After seeing several threads rubbishing the regexp method of finding a term to match within an HTML document, I’ve used the Simple HTML DOM PHP parser (http://simplehtmldom.sourceforge.net/) to get the bits of text I’m after, but I want to know if my code is optimal. It feels like I’m looping too many times. Is there a way to optimise the following loop?

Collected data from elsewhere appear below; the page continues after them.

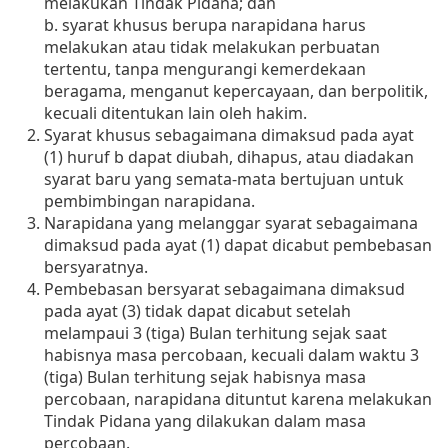
melakukan Tindak Pidana; dan
b. syarat khusus berupa narapidana harus
melakukan atau tidak melakukan perbuatan
tertentu, tanpa mengurangi kemerdekaan
beragama, menganut kepercayaan, dan berpolitik,
kecuali ditentukan lain oleh hakim.
Syarat khusus sebagaimana dimaksud pada ayat
(1) huruf b dapat diubah, dihapus, atau diadakan
syarat baru yang semata-mata bertujuan untuk
pembimbingan narapidana.
Narapidana yang melanggar syarat sebagaimana
dimaksud pada ayat (1) dapat dicabut pembebasan
bersyaratnya.
Pembebasan bersyarat sebagaimana dimaksud
pada ayat (3) tidak dapat dicabut setelah
melampaui 3 (tiga) Bulan terhitung sejak saat
habisnya masa percobaan, kecuali dalam waktu 3
(tiga) Bulan terhitung sejak habisnya masa
percobaan, narapidana dituntut karena melakukan
Tindak Pidana yang dilakukan dalam masa
percobaan.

//Get the HTML and look at the text nodes
$html = str_get_html($buffer);
//First we match the <body> tag as we don't want to change the <head> items
foreach($html->find('body') as $body) {
//Then we get the text nodes, rather than any HTML
foreach($body->find('text') as $text) {
//Then we match each term
foreach ($terms as $term) {
//Match to the terms within the text nodes
$text->outertext = str_replace($term, '<span class="highlight">'.$term.'</span>', $text->outertext);
}
}
}
For example, would it make a difference to determine check if I have any matches before I start the loop maybe?
You don’t need the outer foreach loop; there’s generally only one body tag in a well-formed document. Instead, just use
$body = $html->find('body',0);.However, since a loop with only a single iteration is essentially equivalent in run time to not looping at all, it probably won’t have much performance impact either way. So in reality, you really just have 2 nested loops even in your original code, not 3.